Problem A
According to the review of the complete Huckleberry Finn, which other book was formed from the text cut from the original manuscript?

Source passage
The Greatest version of America's Greatest BookReview Date: 2004-06-15
At the most superficial level Huck is the sequel to The Adventures of Tom Sawyer, which had introduced us to these two icons of the printed word. After Tom Sawyer was a big hit the publisher, perhaps understandably, wanted not only a sequel, but one which logically followed Tom Sawyer. They specifically desired for the two works to sit comfortably on a shelf together. Perhaps there was a time when Mark Twain desired the same thing - more of the same crowd pleasing story telling. But I think that perhaps from the beginning he recognized that he now had the audience that he wanted for his masterpiece, so he began writing it.
Even in the form which was familiar for 100 years Huckleberry Finn was widely hailed as the centerpiece of American Literature. THIS edition reveals that the masterpiece as originally conceived was even more masterly.
Clemens wrote the original manuscript and submitted it to the publisher. I don't know what they thought of the book as it was, but one thing was clear: it was a good deal longer than Tom Sawyer and sitting side by side with Tom Sawyer the two books looked less like a "pair".
So.... the editorial pruning process began and enough was removed from the originally conceived Huckleberry Finn to create both the originally published versions of Huck as well as "Life on the Mississippi".
Now we finally get to see the "complete Huck". The missing text flows along with the "original Huck" as mightily as the Mississippi that Huck and Jim ride along in the book of our dreams.

The records

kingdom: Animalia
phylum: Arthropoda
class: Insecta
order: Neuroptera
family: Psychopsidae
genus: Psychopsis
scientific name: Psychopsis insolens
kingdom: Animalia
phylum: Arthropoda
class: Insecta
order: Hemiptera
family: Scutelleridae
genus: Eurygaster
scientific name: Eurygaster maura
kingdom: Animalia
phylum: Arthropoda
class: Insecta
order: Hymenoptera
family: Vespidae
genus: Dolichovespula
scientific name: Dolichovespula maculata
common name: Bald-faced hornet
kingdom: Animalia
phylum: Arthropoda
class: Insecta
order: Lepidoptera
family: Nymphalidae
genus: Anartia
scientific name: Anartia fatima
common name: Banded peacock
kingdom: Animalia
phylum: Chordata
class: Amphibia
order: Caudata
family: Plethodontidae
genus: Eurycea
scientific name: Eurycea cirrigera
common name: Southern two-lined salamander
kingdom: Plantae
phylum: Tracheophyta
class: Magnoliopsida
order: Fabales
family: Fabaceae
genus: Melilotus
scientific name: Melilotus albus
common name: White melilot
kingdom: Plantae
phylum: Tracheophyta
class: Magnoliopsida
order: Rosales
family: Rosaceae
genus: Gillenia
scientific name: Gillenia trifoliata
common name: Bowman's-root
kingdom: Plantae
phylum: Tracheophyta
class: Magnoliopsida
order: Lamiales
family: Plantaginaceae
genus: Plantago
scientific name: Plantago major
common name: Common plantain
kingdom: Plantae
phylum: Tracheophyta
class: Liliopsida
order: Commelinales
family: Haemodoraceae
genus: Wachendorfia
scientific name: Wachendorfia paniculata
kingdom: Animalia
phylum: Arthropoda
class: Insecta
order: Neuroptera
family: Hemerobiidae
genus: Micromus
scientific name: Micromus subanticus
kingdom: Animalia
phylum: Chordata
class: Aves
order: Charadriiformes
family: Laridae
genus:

Problem B
Return every line of the listing above without any changes.

Complete answer A
"Life on the Mississippi"

Complete answer B
kingdom: Animalia
phylum: Arthropoda
class: Insecta
order: Neuroptera
family: Psychopsidae
genus: Psychopsis
scientific name: Psychopsis insolens
kingdom: Animalia
phylum: Arthropoda
class: Insecta
order: Hemiptera
family: Scutelleridae
genus: Eurygaster
scientific name: Eurygaster maura
kingdom: Animalia
phylum: Arthropoda
class: Insecta
order: Hymenoptera
family: Vespidae
genus: Dolichovespula
scientific name: Dolichovespula maculata
common name: Bald-faced hornet
kingdom: Animalia
phylum: Arthropoda
class: Insecta
order: Lepidoptera
family: Nymphalidae
genus: Anartia
scientific name: Anartia fatima
common name: Banded peacock
kingdom: Animalia
phylum: Chordata
class: Amphibia
order: Caudata
family: Plethodontidae
genus: Eurycea
scientific name: Eurycea cirrigera
common name: Southern two-lined salamander
kingdom: Plantae
phylum: Tracheophyta
class: Magnoliopsida
order: Fabales
family: Fabaceae
genus: Melilotus
scientific name: Melilotus albus
common name: White melilot
kingdom: Plantae
phylum: Tracheophyta
class: Magnoliopsida
order: Rosales
family: Rosaceae
genus: Gillenia
scientific name: Gillenia trifoliata
common name: Bowman's-root
kingdom: Plantae
phylum: Tracheophyta
class: Magnoliopsida
order: Lamiales
family: Plantaginaceae
genus: Plantago
scientific name: Plantago major
common name: Common plantain
kingdom: Plantae
phylum: Tracheophyta
class: Liliopsida
order: Commelinales
family: Haemodoraceae
genus: Wachendorfia
scientific name: Wachendorfia paniculata
kingdom: Animalia
phylum: Arthropoda
class: Insecta
order: Neuroptera
family: Hemerobiidae
genus: Micromus
scientific name: Micromus subanticus
kingdom: Animalia
phylum: Chordata
class: Aves
order: Charadriiformes
family: Laridae
genus:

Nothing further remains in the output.